# Record excerpts
══════════════════════════════

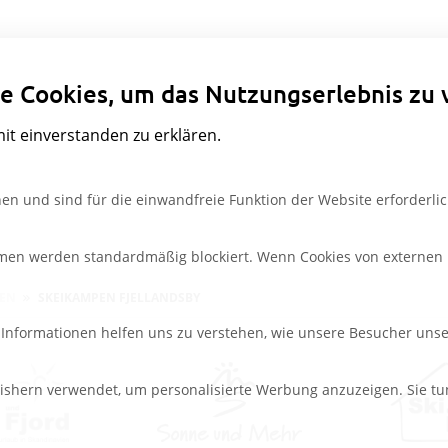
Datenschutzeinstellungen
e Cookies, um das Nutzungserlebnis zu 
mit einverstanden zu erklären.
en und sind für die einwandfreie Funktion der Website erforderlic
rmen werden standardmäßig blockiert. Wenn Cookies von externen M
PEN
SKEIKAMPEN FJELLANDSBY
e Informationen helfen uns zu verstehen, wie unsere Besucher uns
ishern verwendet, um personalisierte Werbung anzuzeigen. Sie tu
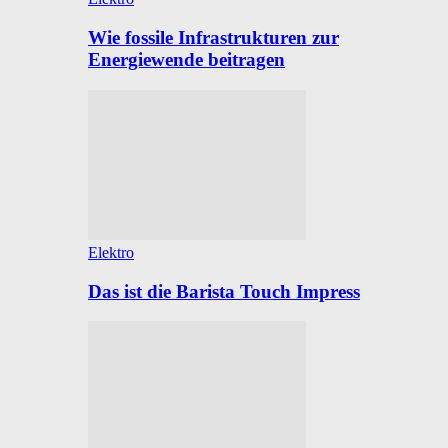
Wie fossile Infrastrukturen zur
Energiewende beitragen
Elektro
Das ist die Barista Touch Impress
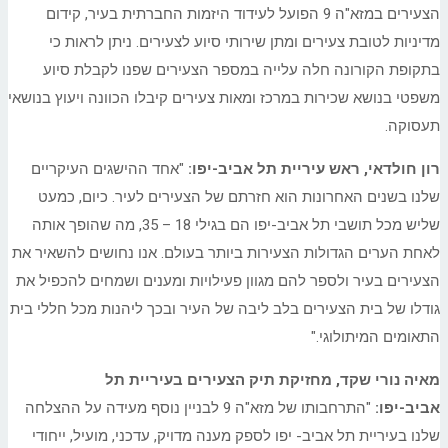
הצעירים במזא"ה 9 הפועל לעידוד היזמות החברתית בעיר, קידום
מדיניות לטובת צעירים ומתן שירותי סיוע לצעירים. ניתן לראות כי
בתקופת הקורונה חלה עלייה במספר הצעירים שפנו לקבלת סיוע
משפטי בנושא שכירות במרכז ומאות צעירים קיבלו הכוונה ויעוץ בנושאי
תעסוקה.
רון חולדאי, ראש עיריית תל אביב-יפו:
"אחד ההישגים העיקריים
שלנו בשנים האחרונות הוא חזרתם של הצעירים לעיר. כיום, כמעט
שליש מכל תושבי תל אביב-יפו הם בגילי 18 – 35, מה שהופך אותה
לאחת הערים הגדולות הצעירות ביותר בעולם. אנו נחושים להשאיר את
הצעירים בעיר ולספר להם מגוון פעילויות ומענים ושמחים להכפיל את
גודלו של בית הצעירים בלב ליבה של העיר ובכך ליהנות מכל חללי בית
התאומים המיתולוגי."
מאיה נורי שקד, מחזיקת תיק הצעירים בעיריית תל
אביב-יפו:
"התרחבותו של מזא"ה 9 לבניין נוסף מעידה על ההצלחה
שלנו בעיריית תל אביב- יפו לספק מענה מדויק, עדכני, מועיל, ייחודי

══════════════════════════════

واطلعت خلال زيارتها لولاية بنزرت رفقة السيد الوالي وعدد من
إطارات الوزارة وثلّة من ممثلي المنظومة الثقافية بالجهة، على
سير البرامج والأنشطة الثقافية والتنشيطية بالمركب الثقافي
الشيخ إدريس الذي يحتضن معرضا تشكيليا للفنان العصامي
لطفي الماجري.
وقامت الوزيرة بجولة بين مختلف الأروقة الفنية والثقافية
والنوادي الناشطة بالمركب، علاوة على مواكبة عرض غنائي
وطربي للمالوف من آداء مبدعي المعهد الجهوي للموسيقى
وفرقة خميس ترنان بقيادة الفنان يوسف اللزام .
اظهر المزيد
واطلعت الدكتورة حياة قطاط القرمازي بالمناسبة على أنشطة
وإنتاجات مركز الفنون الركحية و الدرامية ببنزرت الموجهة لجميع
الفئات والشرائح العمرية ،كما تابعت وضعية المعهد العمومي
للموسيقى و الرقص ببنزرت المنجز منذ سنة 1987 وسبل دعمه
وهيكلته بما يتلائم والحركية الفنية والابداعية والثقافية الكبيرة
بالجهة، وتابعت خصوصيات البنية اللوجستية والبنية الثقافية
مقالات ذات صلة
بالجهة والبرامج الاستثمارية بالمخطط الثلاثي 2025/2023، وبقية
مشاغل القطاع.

══════════════════════════════

# Problem statement
Reproduce the lines of the records verbatim, starting with the line that contains "Wie fossile Infrastrukturen zur" and going on through the line that contains "Das ist die Barista Touch Impress", with both of those lines included.

# Response area
Wie fossile Infrastrukturen zur
Energiewende beitragen
Elektro
Das ist die Barista Touch Impress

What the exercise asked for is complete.